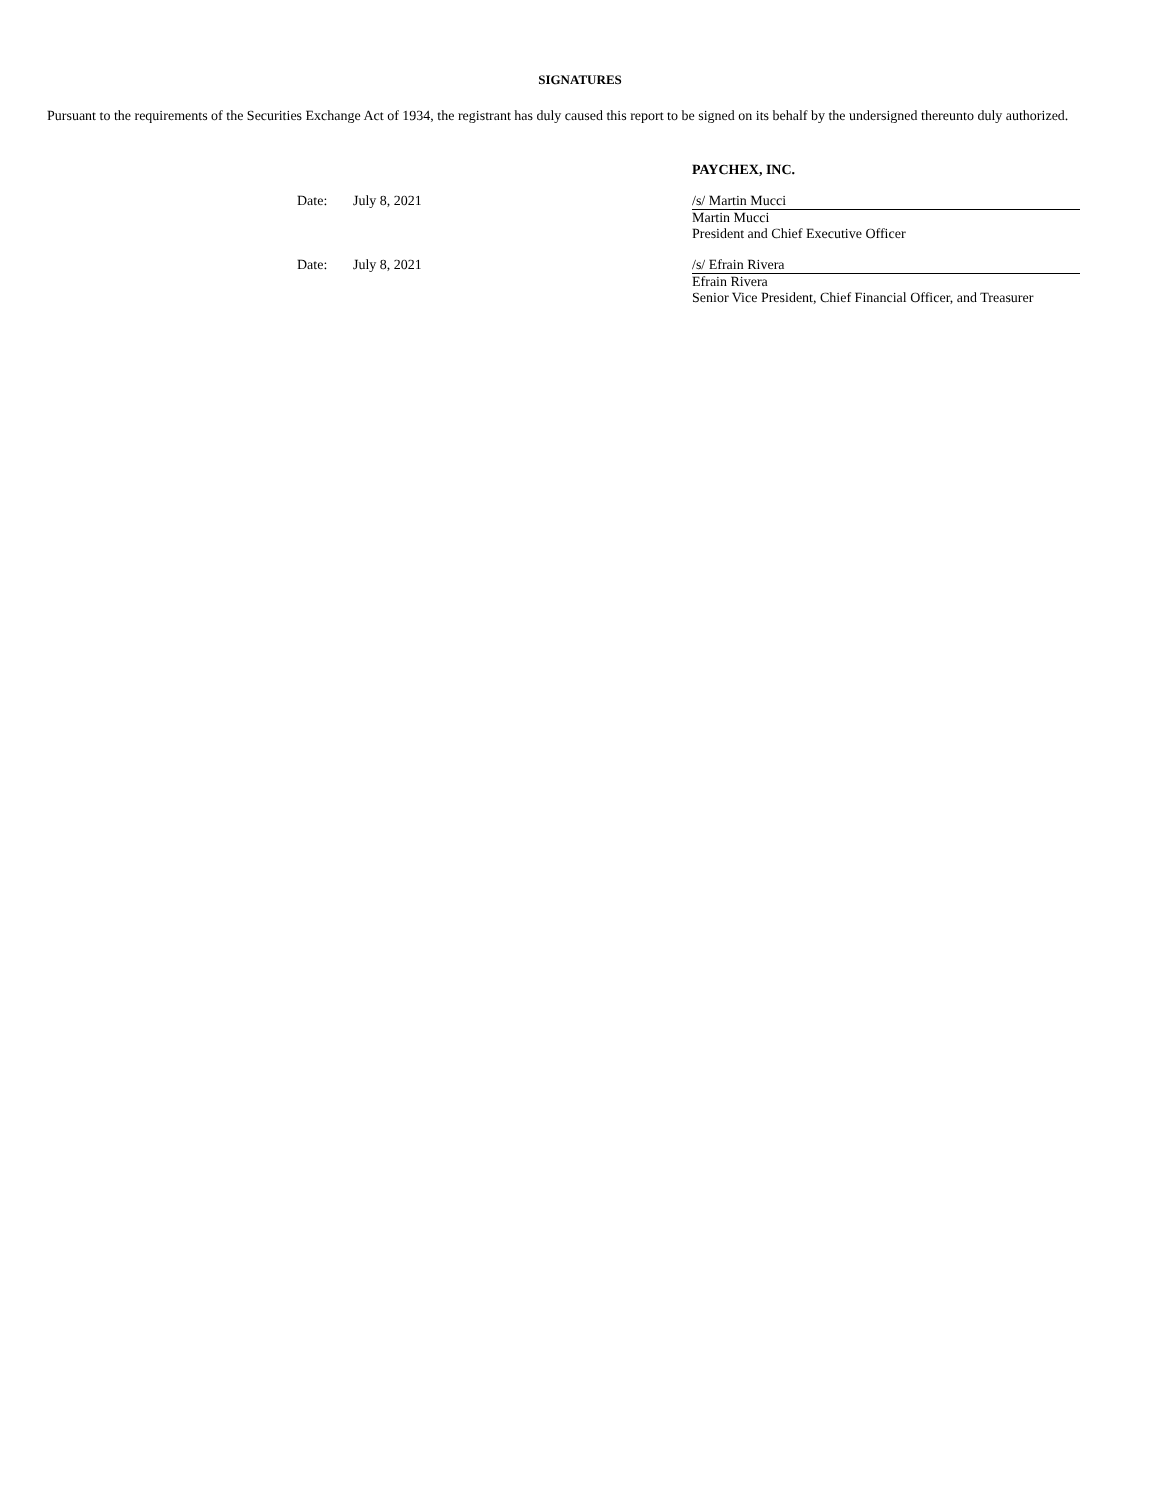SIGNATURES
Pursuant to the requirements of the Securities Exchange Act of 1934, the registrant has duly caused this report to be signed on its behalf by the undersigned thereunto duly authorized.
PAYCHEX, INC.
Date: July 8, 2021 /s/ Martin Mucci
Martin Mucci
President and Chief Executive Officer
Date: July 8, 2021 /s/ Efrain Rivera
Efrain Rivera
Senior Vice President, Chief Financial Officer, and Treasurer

····················

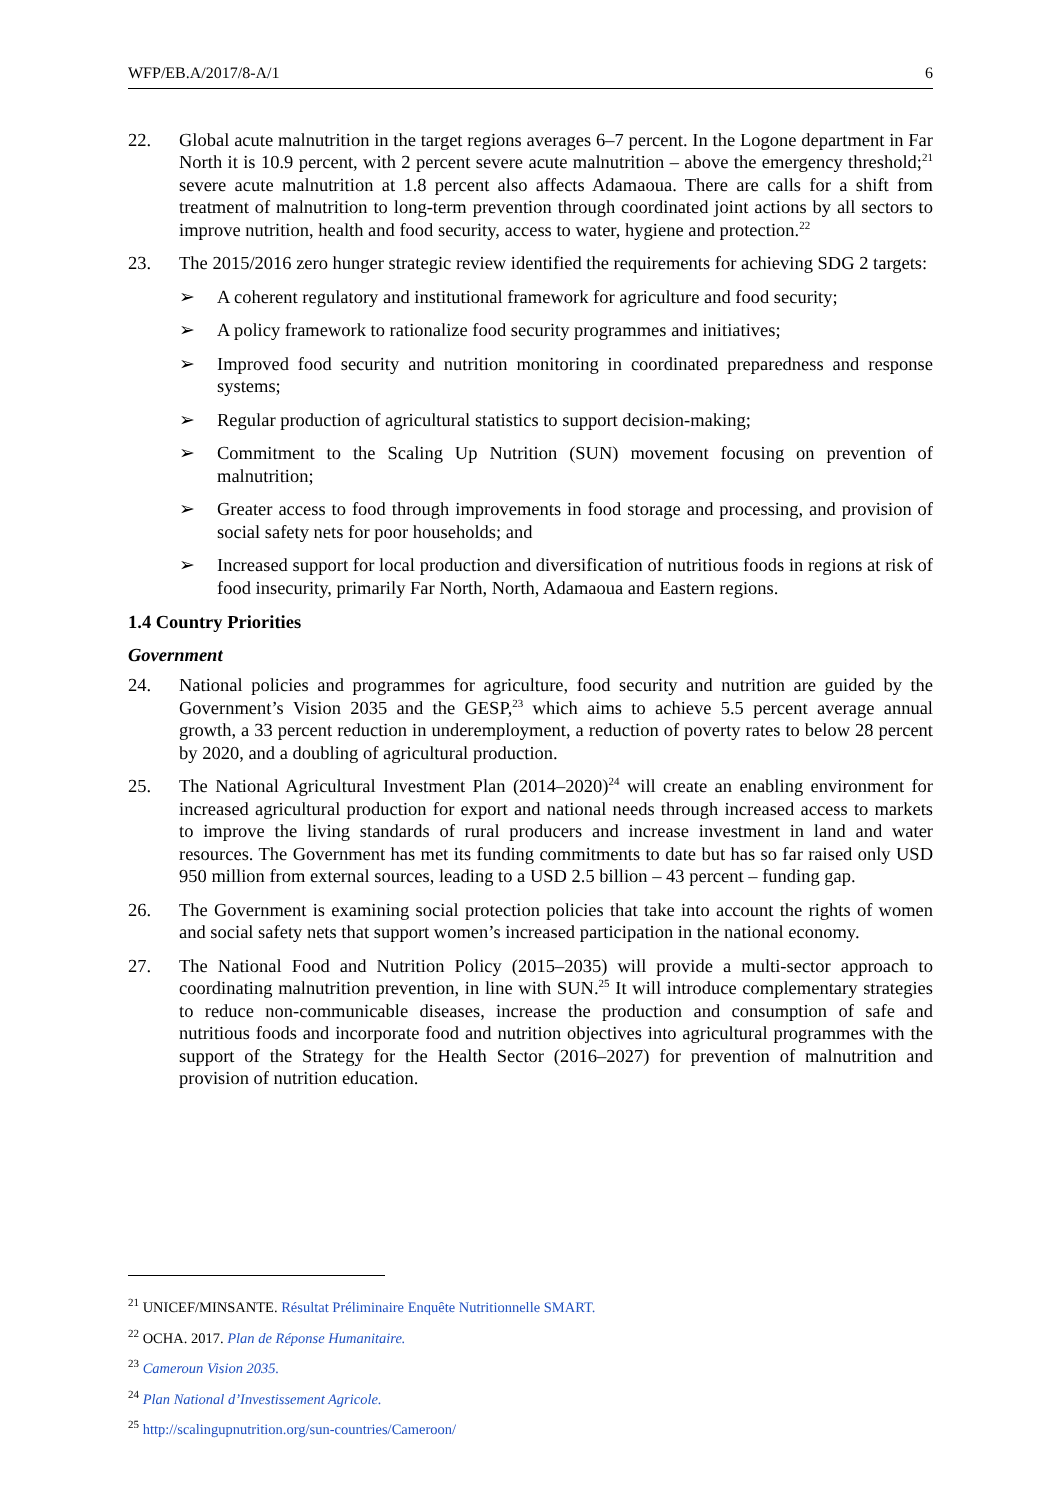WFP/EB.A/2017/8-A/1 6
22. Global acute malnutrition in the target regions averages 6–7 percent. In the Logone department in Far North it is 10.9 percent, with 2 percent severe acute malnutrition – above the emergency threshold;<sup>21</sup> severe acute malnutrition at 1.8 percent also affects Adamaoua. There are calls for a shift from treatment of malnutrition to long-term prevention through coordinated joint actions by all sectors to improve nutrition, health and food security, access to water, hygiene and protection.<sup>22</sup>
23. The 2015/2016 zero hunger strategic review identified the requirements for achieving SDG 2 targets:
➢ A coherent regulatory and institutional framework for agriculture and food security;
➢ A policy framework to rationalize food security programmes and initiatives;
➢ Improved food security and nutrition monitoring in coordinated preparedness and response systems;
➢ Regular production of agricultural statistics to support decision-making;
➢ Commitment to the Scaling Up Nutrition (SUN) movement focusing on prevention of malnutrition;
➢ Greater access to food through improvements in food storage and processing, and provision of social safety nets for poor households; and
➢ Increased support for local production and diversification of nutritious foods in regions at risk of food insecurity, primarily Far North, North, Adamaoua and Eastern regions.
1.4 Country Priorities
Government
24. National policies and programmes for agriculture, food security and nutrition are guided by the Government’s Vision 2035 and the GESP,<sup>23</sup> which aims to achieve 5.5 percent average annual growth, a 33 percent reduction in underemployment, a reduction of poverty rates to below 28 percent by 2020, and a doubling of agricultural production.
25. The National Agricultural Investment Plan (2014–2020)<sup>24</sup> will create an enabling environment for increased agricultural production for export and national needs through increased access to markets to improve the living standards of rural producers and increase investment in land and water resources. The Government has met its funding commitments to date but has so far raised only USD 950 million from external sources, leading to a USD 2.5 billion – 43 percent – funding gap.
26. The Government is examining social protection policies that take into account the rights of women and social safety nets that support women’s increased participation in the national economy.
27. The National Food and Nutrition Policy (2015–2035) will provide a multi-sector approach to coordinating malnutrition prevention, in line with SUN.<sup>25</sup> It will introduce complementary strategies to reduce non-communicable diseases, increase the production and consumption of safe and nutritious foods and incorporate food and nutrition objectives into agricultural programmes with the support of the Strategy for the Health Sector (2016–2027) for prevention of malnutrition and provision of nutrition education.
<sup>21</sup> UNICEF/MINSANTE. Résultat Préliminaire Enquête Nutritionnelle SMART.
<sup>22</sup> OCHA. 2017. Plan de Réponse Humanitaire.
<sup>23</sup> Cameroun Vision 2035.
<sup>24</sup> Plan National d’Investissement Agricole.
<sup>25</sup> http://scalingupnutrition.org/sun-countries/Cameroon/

····················

In the entries above, how many lines include the word "Rivera"? Give only that number.

2